◆ **AIM OF THE TASK**:
Copy every line of the listing below word for word, keeping the lines in the same order.
- - -
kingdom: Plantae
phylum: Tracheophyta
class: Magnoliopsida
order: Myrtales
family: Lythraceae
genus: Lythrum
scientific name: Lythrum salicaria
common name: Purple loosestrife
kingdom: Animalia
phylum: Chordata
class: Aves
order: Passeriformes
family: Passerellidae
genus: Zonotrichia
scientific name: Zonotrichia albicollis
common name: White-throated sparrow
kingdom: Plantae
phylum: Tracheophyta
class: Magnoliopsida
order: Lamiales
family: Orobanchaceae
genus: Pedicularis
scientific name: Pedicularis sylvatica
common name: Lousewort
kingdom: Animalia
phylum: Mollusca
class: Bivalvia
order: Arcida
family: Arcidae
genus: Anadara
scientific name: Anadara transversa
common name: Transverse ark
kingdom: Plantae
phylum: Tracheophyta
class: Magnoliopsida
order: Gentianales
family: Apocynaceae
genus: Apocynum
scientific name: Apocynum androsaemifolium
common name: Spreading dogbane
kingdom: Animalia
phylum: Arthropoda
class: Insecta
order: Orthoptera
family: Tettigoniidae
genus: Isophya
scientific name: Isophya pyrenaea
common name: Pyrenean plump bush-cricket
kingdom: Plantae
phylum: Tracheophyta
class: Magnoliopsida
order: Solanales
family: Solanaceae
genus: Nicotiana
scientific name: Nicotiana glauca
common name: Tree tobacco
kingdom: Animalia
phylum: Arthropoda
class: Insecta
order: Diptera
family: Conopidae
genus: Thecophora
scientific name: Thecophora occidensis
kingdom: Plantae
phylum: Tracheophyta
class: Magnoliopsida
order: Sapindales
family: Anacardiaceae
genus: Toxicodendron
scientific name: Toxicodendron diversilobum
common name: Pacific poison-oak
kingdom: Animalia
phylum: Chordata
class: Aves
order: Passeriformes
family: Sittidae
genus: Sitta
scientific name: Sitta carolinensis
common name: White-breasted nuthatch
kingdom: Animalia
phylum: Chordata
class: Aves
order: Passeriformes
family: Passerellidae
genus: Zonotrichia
- - -
◆ **TASK SOLUTION**:
kingdom: Plantae
phylum: Tracheophyta
class: Magnoliopsida
order: Myrtales
family: Lythraceae
genus: Lythrum
scientific name: Lythrum salicaria
common name: Purple loosestrife
kingdom: Animalia
phylum: Chordata
class: Aves
order: Passeriformes
family: Passerellidae
genus: Zonotrichia
scientific name: Zonotrichia albicollis
common name: White-throated sparrow
kingdom: Plantae
phylum: Tracheophyta
class: Magnoliopsida
order: Lamiales
family: Orobanchaceae
genus: Pedicularis
scientific name: Pedicularis sylvatica
common name: Lousewort
kingdom: Animalia
phylum: Mollusca
class: Bivalvia
order: Arcida
family: Arcidae
genus: Anadara
scientific name: Anadara transversa
common name: Transverse ark
kingdom: Plantae
phylum: Tracheophyta
class: Magnoliopsida
order: Gentianales
family: Apocynaceae
genus: Apocynum
scientific name: Apocynum androsaemifolium
common name: Spreading dogbane
kingdom: Animalia
phylum: Arthropoda
class: Insecta
order: Orthoptera
family: Tettigoniidae
genus: Isophya
scientific name: Isophya pyrenaea
common name: Pyrenean plump bush-cricket
kingdom: Plantae
phylum: Tracheophyta
class: Magnoliopsida
order: Solanales
family: Solanaceae
genus: Nicotiana
scientific name: Nicotiana glauca
common name: Tree tobacco
kingdom: Animalia
phylum: Arthropoda
class: Insecta
order: Diptera
family: Conopidae
genus: Thecophora
scientific name: Thecophora occidensis
kingdom: Plantae
phylum: Tracheophyta
class: Magnoliopsida
order: Sapindales
family: Anacardiaceae
genus: Toxicodendron
scientific name: Toxicodendron diversilobum
common name: Pacific poison-oak
kingdom: Animalia
phylum: Chordata
class: Aves
order: Passeriformes
family: Sittidae
genus: Sitta
scientific name: Sitta carolinensis
common name: White-breasted nuthatch
kingdom: Animalia
phylum: Chordata
class: Aves
order: Passeriformes
family: Passerellidae
genus: Zonotrichia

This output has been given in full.